───── SUPPLIED INFORMATION
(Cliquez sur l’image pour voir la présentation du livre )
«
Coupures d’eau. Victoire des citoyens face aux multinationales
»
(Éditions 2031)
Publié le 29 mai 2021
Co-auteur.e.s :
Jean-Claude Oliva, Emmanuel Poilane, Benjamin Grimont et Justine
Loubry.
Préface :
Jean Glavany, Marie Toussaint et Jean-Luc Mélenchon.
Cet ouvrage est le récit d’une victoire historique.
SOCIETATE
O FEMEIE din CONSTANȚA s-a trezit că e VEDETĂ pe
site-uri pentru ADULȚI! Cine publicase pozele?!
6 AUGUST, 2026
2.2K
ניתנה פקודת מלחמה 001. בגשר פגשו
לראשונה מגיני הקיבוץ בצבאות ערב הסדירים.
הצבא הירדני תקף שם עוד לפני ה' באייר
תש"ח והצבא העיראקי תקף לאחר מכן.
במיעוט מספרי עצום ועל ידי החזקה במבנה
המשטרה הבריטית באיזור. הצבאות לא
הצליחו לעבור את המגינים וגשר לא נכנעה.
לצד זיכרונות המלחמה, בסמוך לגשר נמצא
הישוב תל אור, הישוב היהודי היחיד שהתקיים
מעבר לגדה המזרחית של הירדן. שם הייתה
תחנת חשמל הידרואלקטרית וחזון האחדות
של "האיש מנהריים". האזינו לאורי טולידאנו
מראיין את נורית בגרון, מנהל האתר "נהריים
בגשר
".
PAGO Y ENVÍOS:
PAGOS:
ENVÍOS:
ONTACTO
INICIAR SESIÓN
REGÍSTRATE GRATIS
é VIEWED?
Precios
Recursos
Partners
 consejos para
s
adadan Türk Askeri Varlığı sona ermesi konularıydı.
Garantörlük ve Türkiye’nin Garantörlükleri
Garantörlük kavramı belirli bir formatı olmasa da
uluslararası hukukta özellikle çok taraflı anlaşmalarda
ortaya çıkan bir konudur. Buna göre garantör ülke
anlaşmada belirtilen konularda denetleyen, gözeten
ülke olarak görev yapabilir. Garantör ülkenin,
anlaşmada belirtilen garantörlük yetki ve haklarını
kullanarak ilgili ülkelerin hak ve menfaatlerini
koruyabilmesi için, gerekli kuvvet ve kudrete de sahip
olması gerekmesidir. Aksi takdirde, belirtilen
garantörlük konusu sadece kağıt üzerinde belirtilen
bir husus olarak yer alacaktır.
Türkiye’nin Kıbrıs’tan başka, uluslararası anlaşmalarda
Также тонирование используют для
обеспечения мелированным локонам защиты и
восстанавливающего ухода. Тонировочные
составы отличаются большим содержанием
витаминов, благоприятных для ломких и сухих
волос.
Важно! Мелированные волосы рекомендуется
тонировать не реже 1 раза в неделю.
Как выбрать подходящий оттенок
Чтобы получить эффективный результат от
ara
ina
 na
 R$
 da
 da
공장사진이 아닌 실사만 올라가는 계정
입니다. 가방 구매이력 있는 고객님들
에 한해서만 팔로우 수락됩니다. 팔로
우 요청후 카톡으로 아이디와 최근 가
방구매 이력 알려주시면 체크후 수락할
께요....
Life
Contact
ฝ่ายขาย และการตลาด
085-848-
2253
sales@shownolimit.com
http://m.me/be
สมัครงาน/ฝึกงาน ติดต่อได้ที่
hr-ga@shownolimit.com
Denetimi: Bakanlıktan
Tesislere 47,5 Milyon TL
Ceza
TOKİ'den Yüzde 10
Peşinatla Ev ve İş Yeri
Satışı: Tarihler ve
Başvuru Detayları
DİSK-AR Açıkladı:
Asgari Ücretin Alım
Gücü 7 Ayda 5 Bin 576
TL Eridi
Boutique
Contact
──────────
→ **PROBLEM TO WORK ON**
Filter the entries down to the lines with the word "Jean" in them, and copy those lines.

→ **COMPLETED TASK**
Jean-Claude Oliva, Emmanuel Poilane, Benjamin Grimont et Justine
Jean Glavany, Marie Toussaint et Jean-Luc Mélenchon.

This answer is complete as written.